Shortly after these events, Laurie and Dan Drieberg adopt new appearances and identities, now calling themselves Sam and Sandra Hollis, and sporting blond hair. They visit Sally Jupiter—now living in a retirement home—and Laurie tells her mother that she has realized the truth about her father. The issue is put to rest for Laurie, who accepts that the situation between her mother and the Comedian is too complicated, and she forgives her. "Sam and Sandra" leave soon afterward, indicating that they will continue to adventure, although Laurie expresses the wish for a better superhero identity: leather for better protection, a mask to hide her identity, and a firearm to better fight. This parallels her father's, the Comedian, change from a gaudy yellow clown suit to light leather armor with a mask to cover his scar and a variety of guns. After watching them leave, Sally picks up an old photograph of the Minutemen, which includes the Comedian, and kisses his half of the picture as tears roll down her face.

====2010s====
The 2012 miniseries Before Watchmen: Silk Spectre revealed that Laurie got her start as a super-hero being trained by her mother to continue the family legacy, before running away from home at the age of 16 and relocating to San Francisco with her boyfriend.

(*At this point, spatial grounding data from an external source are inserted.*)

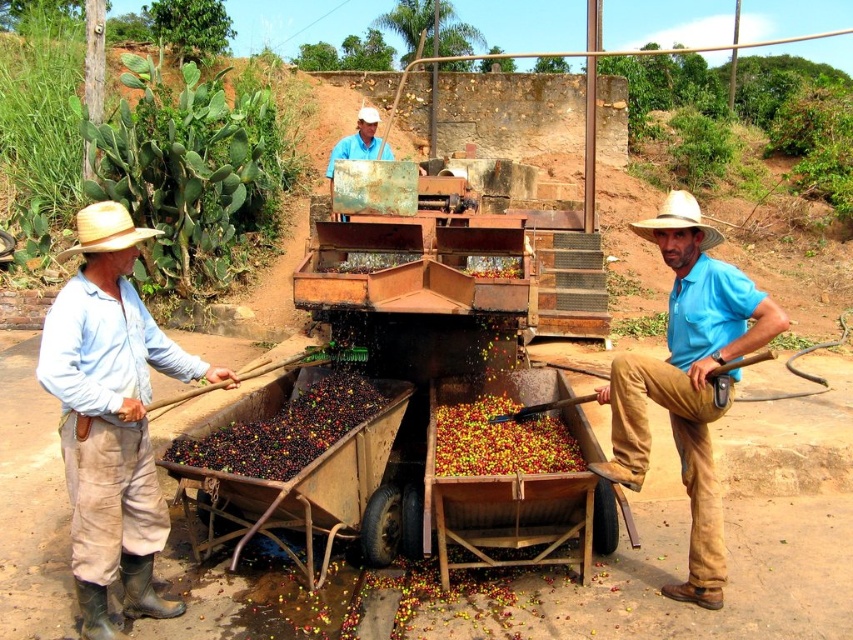
You are standing in the middle of the coffee processing area and notice the shiny red coffee beans at center and the light blue shirt at center. Which object is positioned to the right of the other?

The shiny red coffee beans at center is to the right of the light blue shirt at center.

You are a farmer working in the coffee plantation. You need to move the shiny red coffee beans at center to a storage area. Which direction should you move the brown wooden cart at center to access the beans?

The brown wooden cart at center is below the shiny red coffee beans at center, so you should move the brown wooden cart at center upwards to access the beans.

Based on the coordinates provided, where is the light blue cotton shirt at left positioned in the image?

The light blue cotton shirt at left is positioned at the coordinates point (x=111, y=417) in the image.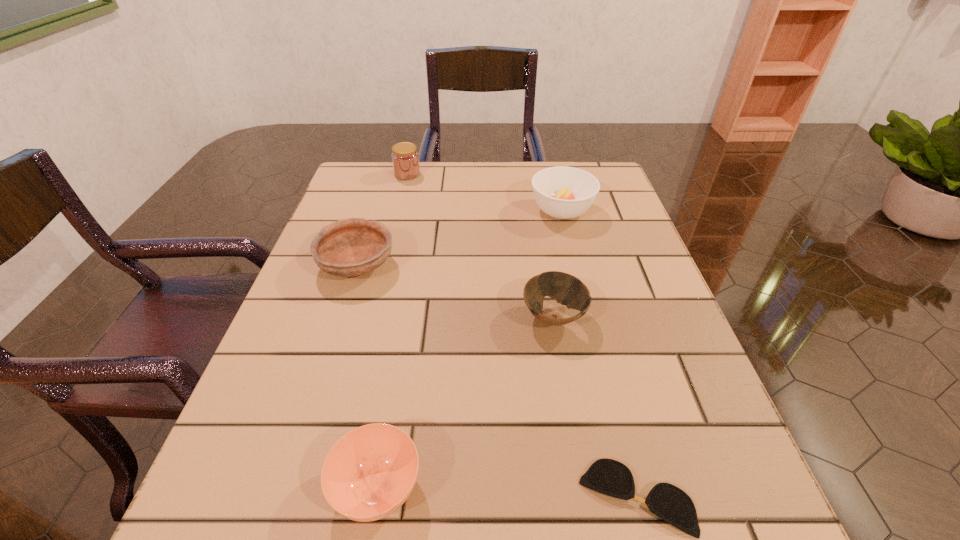
Where is `blank region between the taller soup bowl and the left bowl`? blank region between the taller soup bowl and the left bowl is located at coordinates (460, 238).

Where is `vacant space that is in between the left bowl and the shortest object`? This screenshot has height=540, width=960. vacant space that is in between the left bowl and the shortest object is located at coordinates pos(496,381).

The image size is (960, 540). What are the coordinates of `unoccupied area between the spectacles and the third farthest object` in the screenshot? It's located at (496, 381).

Identify the location of free space between the fourth farthest object and the farthest object. This screenshot has height=540, width=960. (480, 246).

Image resolution: width=960 pixels, height=540 pixels. I want to click on blank region between the fourth farthest object and the nearer soup bowl, so click(x=466, y=402).

Identify the location of unoccupied position between the shorter soup bowl and the fifth nearest object. (469, 349).

Identify the location of blank region between the jam and the taller soup bowl. (485, 192).

Where is `unoccupied area between the fifth nearest object and the nearer bowl`? This screenshot has height=540, width=960. unoccupied area between the fifth nearest object and the nearer bowl is located at coordinates (558, 264).

Where is `vacant area between the nearer bowl and the spectacles`? Image resolution: width=960 pixels, height=540 pixels. vacant area between the nearer bowl and the spectacles is located at coordinates (594, 407).

This screenshot has height=540, width=960. I want to click on free point between the fifth nearest object and the nearer soup bowl, so pos(469,349).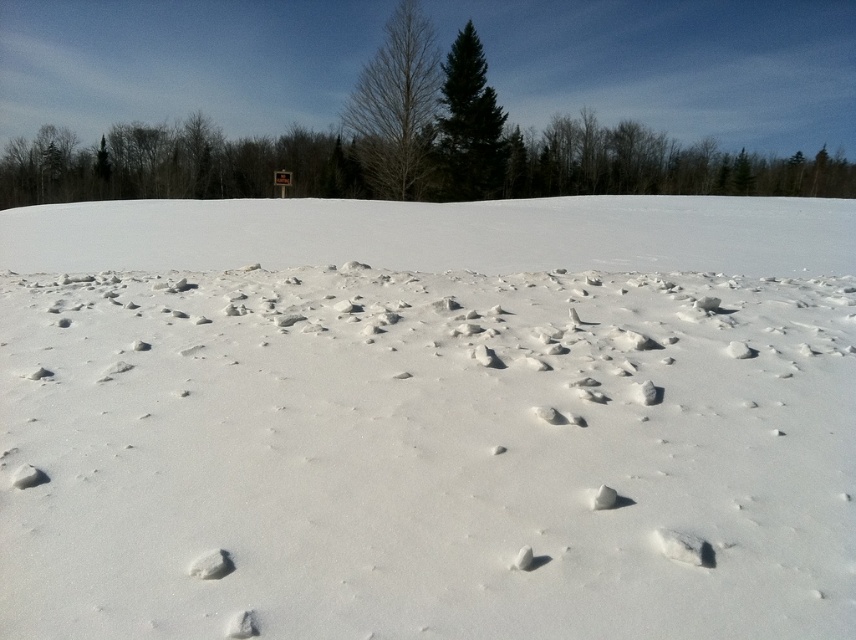
Question: Is white matte snow at center behind green glossy evergreen tree at center?

Choices:
 (A) yes
 (B) no

Answer: (B)

Question: Considering the relative positions of brown matte tree at center and green glossy evergreen tree at center in the image provided, where is brown matte tree at center located with respect to green glossy evergreen tree at center?

Choices:
 (A) above
 (B) below

Answer: (A)

Question: Which is nearer to the white matte snow at center?

Choices:
 (A) brown matte tree at center
 (B) green glossy evergreen tree at center

Answer: (A)

Question: Which of these objects is positioned farthest from the white matte snow at center?

Choices:
 (A) brown matte tree at center
 (B) green glossy evergreen tree at center

Answer: (B)

Question: Which of the following is the farthest from the observer?

Choices:
 (A) (458, 147)
 (B) (789, 518)
 (C) (377, 163)

Answer: (A)

Question: Can you confirm if white matte snow at center is thinner than green glossy evergreen tree at center?

Choices:
 (A) no
 (B) yes

Answer: (A)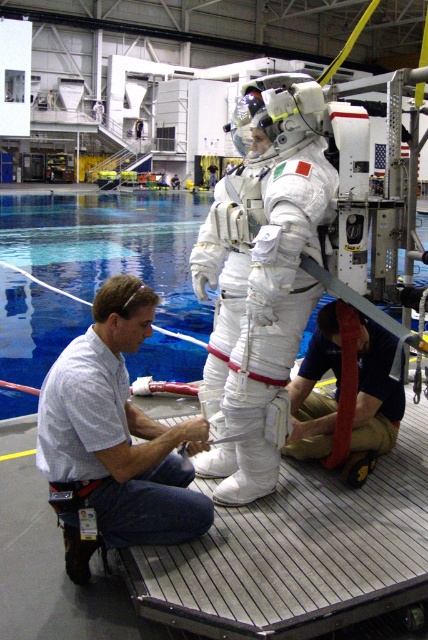
You are an engineer in the facility and need to reach the red fabric strap at lower center to adjust it. You are currently holding the white shirt at center. Can you comfortably reach the strap without moving your position?

The distance between the white shirt at center and the red fabric strap at lower center is 33.26 inches. Since the average human arm length is about 27 inches, you would likely need to move closer to comfortably reach the strap.

You are an engineer in the space simulation facility. You need to reach a point marked at coordinates point [47,260] that is 10.87 meters away from your current position. The facility has a safety rule that states you must stay within 10 meters of the control room at all times. Can you safely reach the point without violating the safety rule?

The point [47,260] is 10.87 meters away from the camera, which exceeds the 10 meter safety limit. Therefore, you cannot safely reach the point without violating the safety rule.

Consider the image. You are an astronaut preparing for a training session in the Neutral Buoyancy Laboratory. You need to ensure that the white matte spacesuit at center is submerged in the blue glossy water at center. Based on their positions, can you confirm if the spacesuit is already in the water?

The white matte spacesuit at center is in front of the blue glossy water at center, which means it is positioned closer to the observer and not submerged yet. To submerge it, you would need to move it further into the water.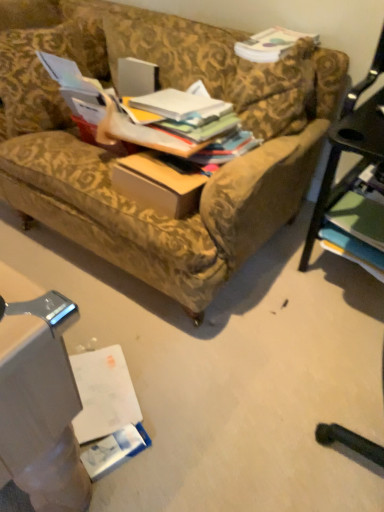
Question: Is white paper book at center, the second book in the top-to-bottom sequence, taller or shorter than green matte book at lower right, which appears as the fifth book when viewed from the top?

Choices:
 (A) short
 (B) tall

Answer: (A)

Question: Is white paper book at center, the second book in the top-to-bottom sequence, wider or thinner than green matte book at lower right, the 1th book when ordered from bottom to top?

Choices:
 (A) thin
 (B) wide

Answer: (A)

Question: Which is farther from the matte white book at upper center, the 5th book from the bottom?

Choices:
 (A) multicolored paper stack at center, the 3th book from the top
 (B) multicolored paper stack at center, positioned as the 2th book in bottom-to-top order
 (C) green matte book at lower right, the 1th book when ordered from bottom to top
 (D) white paper book at center, the 4th book from the bottom

Answer: (C)

Question: Which object is positioned closest to the multicolored paper stack at center, positioned as the 2th book in bottom-to-top order?

Choices:
 (A) matte white book at upper center, the 5th book from the bottom
 (B) white paper book at center, the 4th book from the bottom
 (C) green matte book at lower right, which appears as the fifth book when viewed from the top
 (D) multicolored paper stack at center, the 3th book from the top

Answer: (D)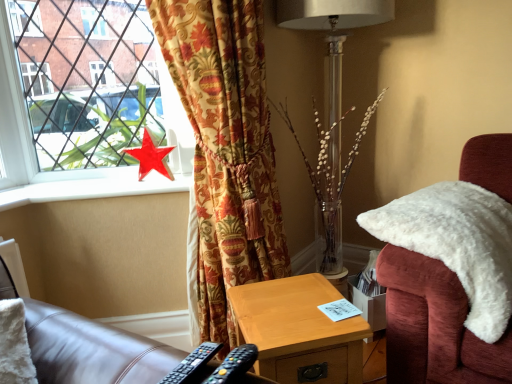
Where is `free location above white smooth window sill at upper left (from a real-world perspective)`? The width and height of the screenshot is (512, 384). free location above white smooth window sill at upper left (from a real-world perspective) is located at coordinates (106, 179).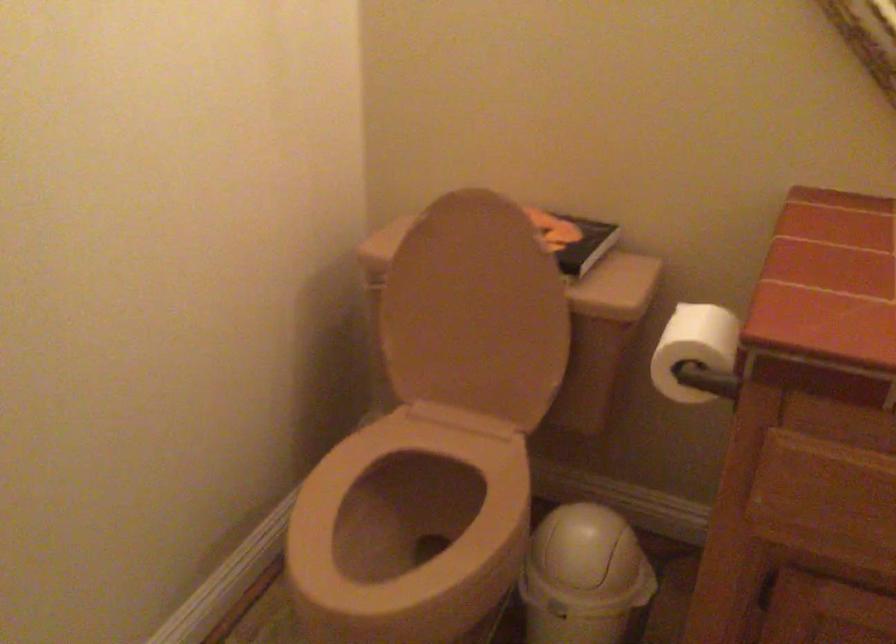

In the 2018 miniseries Doomsday Clock, it is revealed that seven years after the events of Watchmen, "Sam and Sandra Hollis" have a daughter together. They also adopt Clark, the son of two costumed villains, Mime and Marionette. After jailing the pair following an aborted bank robbery, Dr. Manhattan noted that Marionette was pregnant. He sensed that the child had a bright future ahead of him. In order to preserve that future, he took the boy as an infant following his birth in a prison hospital. Dr. Manhattan named him Clark (after Superman), raised him nearly to his teen years, and after bequeathing Clark his powers and infusing his life force into the planet, brought Clark to the Hollises to raise.

==Powers and abilities==
Both Silk Spectres have no real superpowers, and are instead expert gymnasts and are experts at hand-to-hand combat.

==In other media==
===Television===
- Both Silk Spectre incarnations appear in Watchmen: Motion Comic, where both of them, along with every other character in the series, are voiced by Tom Stechschulte.
- Both Silk Spectre incarnations appear in Watchmen (2019). Jean Smart portrays the second Silk Spectre, Laurie Juspeczyk, and an uncredited actress portrays the original, Sally Jupiter. In supplementary materials, it is revealed that Laurie and Night Owl II ended their relationship in the 1990s, as he desired children while she wished to keep fighting crime, with Laurie assuming the identity of The Comedienne and her father's surname Blake. After foiling the Oklahoma City bombing, they were arrested by the FBI for violating the Keene Act, and through a plea bargain, Laurie retired from vigilante life. She later works as a member of the FBI anti-vigilante task force who confronts a plot to steal Dr. Manhattan's powers.

===Film===
- Both Silk Spectre incarnations appear in Watchmen (2009). Malin Åkerman portrays the second Silk Spectre, Laurie Juspeczyk, and Carla Gugino portrays the original Silk Spectre, Sally Jupiter. Haley Guiel portrays a young Laurie Jupiter in flashbacks.
- Both Silk Spectre incarnations appear in the animated film, Watchmen (2024). Katee Sackhoff voices the second Silk Spectre, Laurie Juspeczyk and Adrienne Barbeau voices the original Silk Spectre, Sally Jupiter.

===Video games===
Silk Spectre II appears in a cutscene in Watchmen: The End Is Nigh, voiced by Andrea Baker.